At the same time, decision makers also need to build their capacity to listen. There’s an overwhelming sense among the cohort of organisations and communities that we’re supporting, that policymaking operates in a separate universe, that it’s a conversation that is closed to them. Communities cannot be feted when they fix problems and yet ignored when they point out what’s needed to stop the problems in the first place. If ambitions to level up or build back better are to be more than empty slogans, it’s vital to bake the insight of people working on the ground into the policymaking process on a continual basis.
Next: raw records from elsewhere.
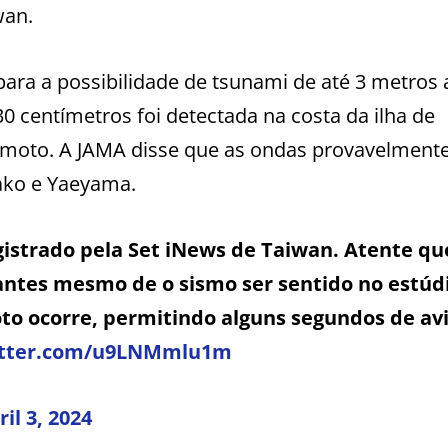
wan.
ara a possibilidade de tsunami de até 3 metros a
0 centímetros foi detectada na costa da ilha de
emoto. A JAMA disse que as ondas provavelment
ako e Yaeyama.
trado pela Set iNews de Taiwan. Atente qu
antes mesmo de o sismo ser sentido no estúd
oto ocorre, permitindo alguns segundos de av
itter.com/u9LNMmlu1m
ril 3, 2024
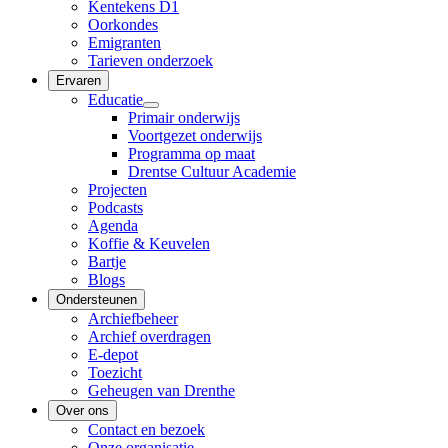
Kentekens D1
Oorkondes
Emigranten
Tarieven onderzoek
Ervaren
Educatie
Primair onderwijs
Voortgezet onderwijs
Programma op maat
Drentse Cultuur Academie
Projecten
Podcasts
Agenda
Koffie & Keuvelen
Bartje
Blogs
Ondersteunen
Archiefbeheer
Archief overdragen
E-depot
Toezicht
Geheugen van Drenthe
Over ons
Contact en bezoek
Onze organisatie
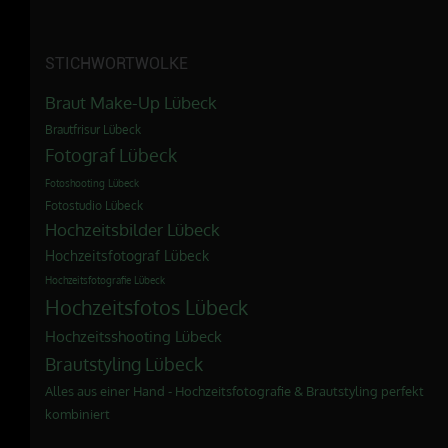
STICHWORTWOLKE
Braut Make-Up Lübeck
Brautfrisur Lübeck
Fotograf Lübeck
Fotoshooting Lübeck
Fotostudio Lübeck
Hochzeitsbilder Lübeck
Hochzeitsfotograf Lübeck
Hochzeitsfotografie Lübeck
Hochzeitsfotos Lübeck
Hochzeitsshooting Lübeck
Brautstyling Lübeck
Alles aus einer Hand - Hochzeitsfotografie & Brautstyling perfekt
kombiniert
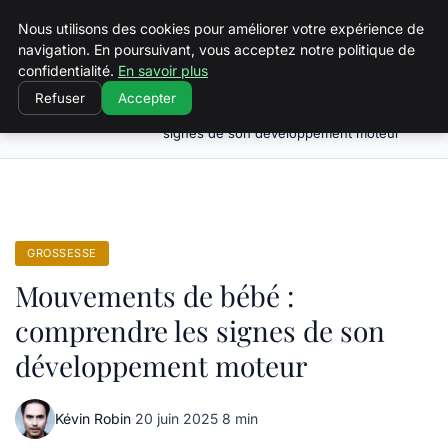
Squeakyswing.com
Nous utilisons des cookies pour améliorer votre expérience de
navigation. En poursuivant, vous acceptez notre politique de
confidentialité.
En savoir plus
Refuser
Accepter
Mouvements de bébé : comprendre les
Accueil
Grossesse
signes de son développement moteur
GROSSESSE
Mouvements de bébé :
comprendre les signes de son
développement moteur
Kévin Robin
·
20 juin 2025
·
8 min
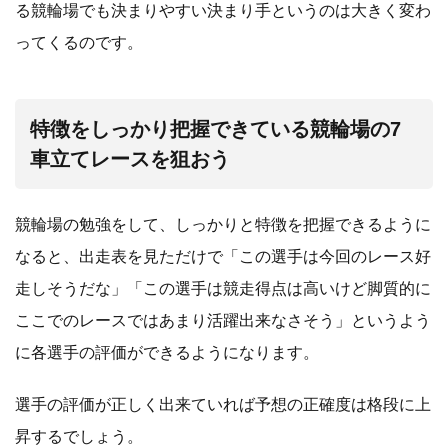
る競輪場でも決まりやすい決まり手というのは大きく変わ
ってくるのです。
特徴をしっかり把握できている競輪場の7
車立てレースを狙おう
競輪場の勉強をして、しっかりと特徴を把握できるように
なると、出走表を見ただけで「この選手は今回のレース好
走しそうだな」「この選手は競走得点は高いけど脚質的に
ここでのレースではあまり活躍出来なさそう」というよう
に各選手の評価ができるようになります。
選手の評価が正しく出来ていれば予想の正確度は格段に上
昇するでしょう。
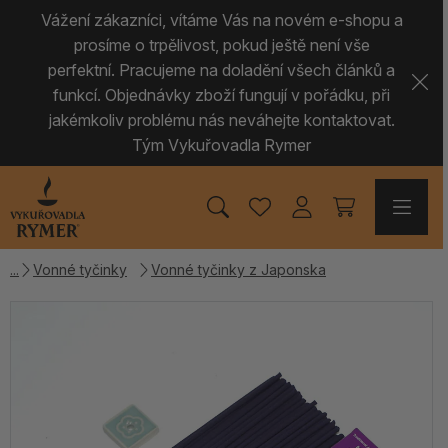
Vážení zákazníci, vítáme Vás na novém e-shopu a
prosíme o trpělivost, pokud ještě není vše
perfektní. Pracujeme na doladění všech článků a
funkcí. Objednávky zboží fungují v pořádku, při
jakémkoliv problému nás neváhejte kontaktovat.
Tým Vykuřovadla Rymer
Vonné tyčinky
Vonné tyčinky z Japonska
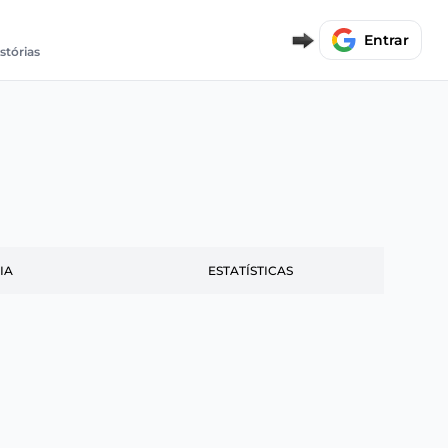
Entrar
stórias
IA
ESTATÍSTICAS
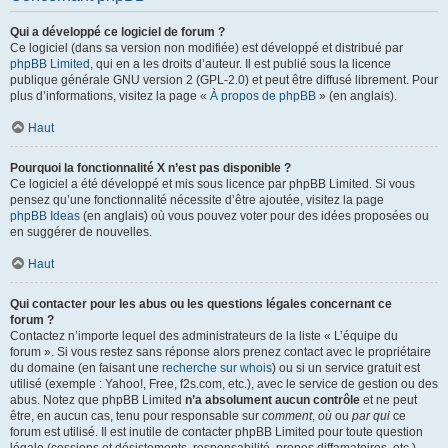
Qui a développé ce logiciel de forum ?
Ce logiciel (dans sa version non modifiée) est développé et distribué par
phpBB Limited
, qui en a les droits d’auteur. Il est publié sous la licence
publique générale GNU version 2 (GPL-2.0) et peut être diffusé librement. Pour
plus d’informations, visitez la page «
À propos de phpBB
» (en anglais).
Haut
Pourquoi la fonctionnalité X n’est pas disponible ?
Ce logiciel a été développé et mis sous licence par phpBB Limited. Si vous
pensez qu’une fonctionnalité nécessite d’être ajoutée, visitez la page
phpBB Ideas
(en anglais) où vous pouvez voter pour des idées proposées ou
en suggérer de nouvelles.
Haut
Qui contacter pour les abus ou les questions légales concernant ce
forum ?
Contactez n’importe lequel des administrateurs de la liste « L’équipe du
forum ». Si vous restez sans réponse alors prenez contact avec le propriétaire
du domaine (en faisant une
recherche sur whois
) ou si un service gratuit est
utilisé (exemple : Yahoo!, Free, f2s.com, etc.), avec le service de gestion ou des
abus. Notez que phpBB Limited
n’a absolument aucun contrôle
et ne peut
être, en aucun cas, tenu pour responsable sur
comment
,
où
ou
par qui
ce
forum est utilisé. Il est inutile de contacter phpBB Limited pour toute question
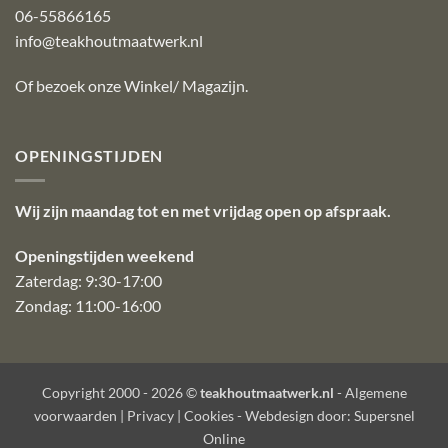
06-55866165
info@teakhoutmaatwerk.nl
Of bezoek onze
Winkel/ Magazijn
.
OPENINGSTIJDEN
Wij zijn maandag tot en met vrijdag open op afspraak.
Openingstijden weekend
Zaterdag: 9:30-17:00
Zondag: 11:00-16:00
Copyright 2000 - 2026 ©
teakhoutmaatwerk.nl
-
Algemene
voorwaarden
|
Privacy
|
Cookies
- Webdesign door:
Supersnel
Online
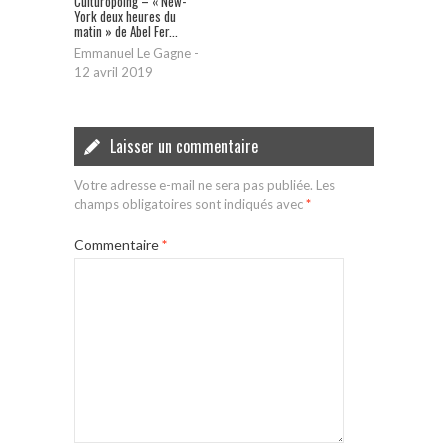
Culturopoing – « New-
York deux heures du
matin » de Abel Fer...
Emmanuel Le Gagne
-
12 avril 2019
Laisser un commentaire
Votre adresse e-mail ne sera pas publiée.
Les
champs obligatoires sont indiqués avec
*
Commentaire
*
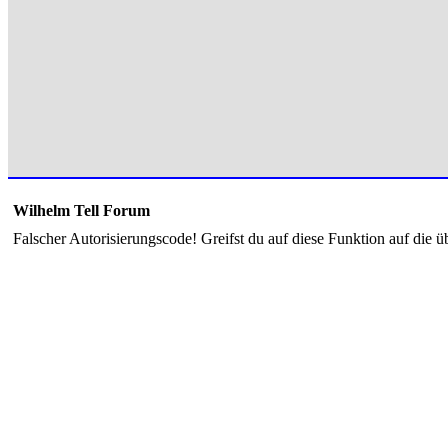
Wilhelm Tell Forum
Falscher Autorisierungscode! Greifst du auf diese Funktion auf die ü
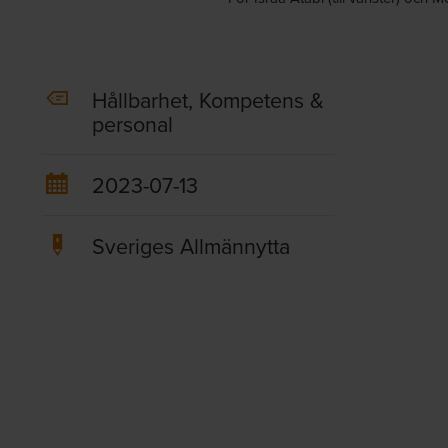
Hållbarhet, Kompetens &
personal
2023-07-13
Sveriges Allmännytta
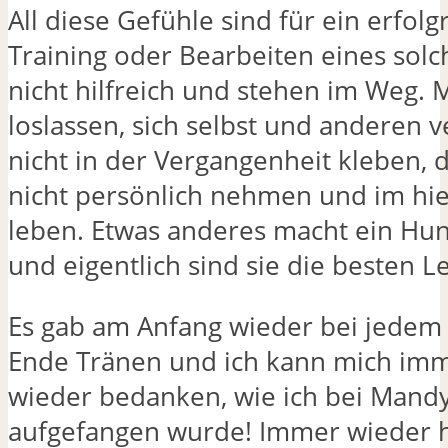
All diese Gefühle sind für ein erfolg
Training oder Bearbeiten eines sol
nicht hilfreich und stehen im Weg.
loslassen, sich selbst und anderen v
nicht in der Vergangenheit kleben, 
nicht persönlich nehmen und im hie
leben. Etwas anderes macht ein Hun
und eigentlich sind sie die besten L
Es gab am Anfang wieder bei jedem
Ende Tränen und ich kann mich im
wieder bedanken, wie ich bei Mand
aufgefangen wurde! Immer wieder 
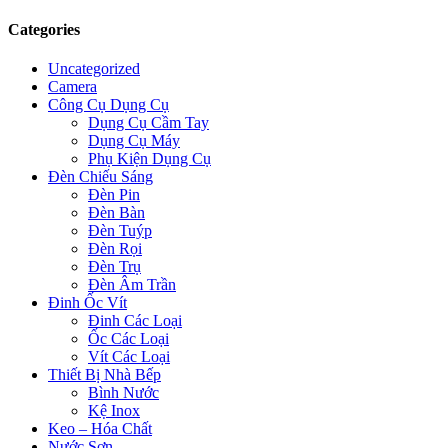
Categories
Uncategorized
Camera
Công Cụ Dụng Cụ
Dụng Cụ Cầm Tay
Dụng Cụ Máy
Phụ Kiện Dụng Cụ
Đèn Chiếu Sáng
Đèn Pin
Đèn Bàn
Đèn Tuýp
Đèn Rọi
Đèn Trụ
Đèn Âm Trần
Đinh Ốc Vít
Đinh Các Loại
Ốc Các Loại
Vít Các Loại
Thiết Bị Nhà Bếp
Bình Nước
Kệ Inox
Keo – Hóa Chất
Nước Sơn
Opportunities for this to happen are emerging in places. Reflecting Danny Kruger’s report on sustaining civil society post-Covid, the Levelling Up Fund announced in the Spending Review promises to fund projects that are ‘genuine local priorities’ backed by community stakeholders. To meet this ambition, policymakers will need to listen to communities with open minds. They will need to set aside their preconceptions of who stakeholders are and what solutions look like. And they must avoid setting one local area in competition against another and remain committed to real local needs even as other political priorities arise. We hope the outcomes of the Emerging Futures Fund can play a role in strengthening communities to help direct how Levelling Up and New Towns funds are disbursed, as the EFF funded New Constellation programme is already doing in Barrow.
Encouragingly, there’s a wider willingness to rethink the future. In the House of Lords, the Covid-19 Committee has asked people to share their wishes for a post-pandemic society while the All Party Parliamentary Group on the Green New Deal has been listening to civil society and the public about their visions for the future. The Young Foundation has captured the impact of Covid on people and communities while Demos has launched its People’s Commission on life after the pandemic and the Future Generations Commissioner for Wales has launched a manifesto for the future. The Law Family Commission led by Gus O’Donnell has begun its two year programme of work to consider how to “unleash the power” of Civil Society.
No one is better able to imagine a future than those who’ve spent the last year picking up the pieces. In the coming months as we gather evidence from the cohort of Emerging Futures Funds grantees, we will continue to join the dots between the experiences of different communities and the worlds they wish to inhabit. Together the collective power of their voices will have a lasting impact on the future.
Catherine Miller is working with the Emerging Futures Fund team, specifically looking across the 52 grants and connecting what’s emerging from them into the wider context. Catherine was previously CEO of Doteveryone, established the Mile End Institute and worked as a BBC journalist and producer.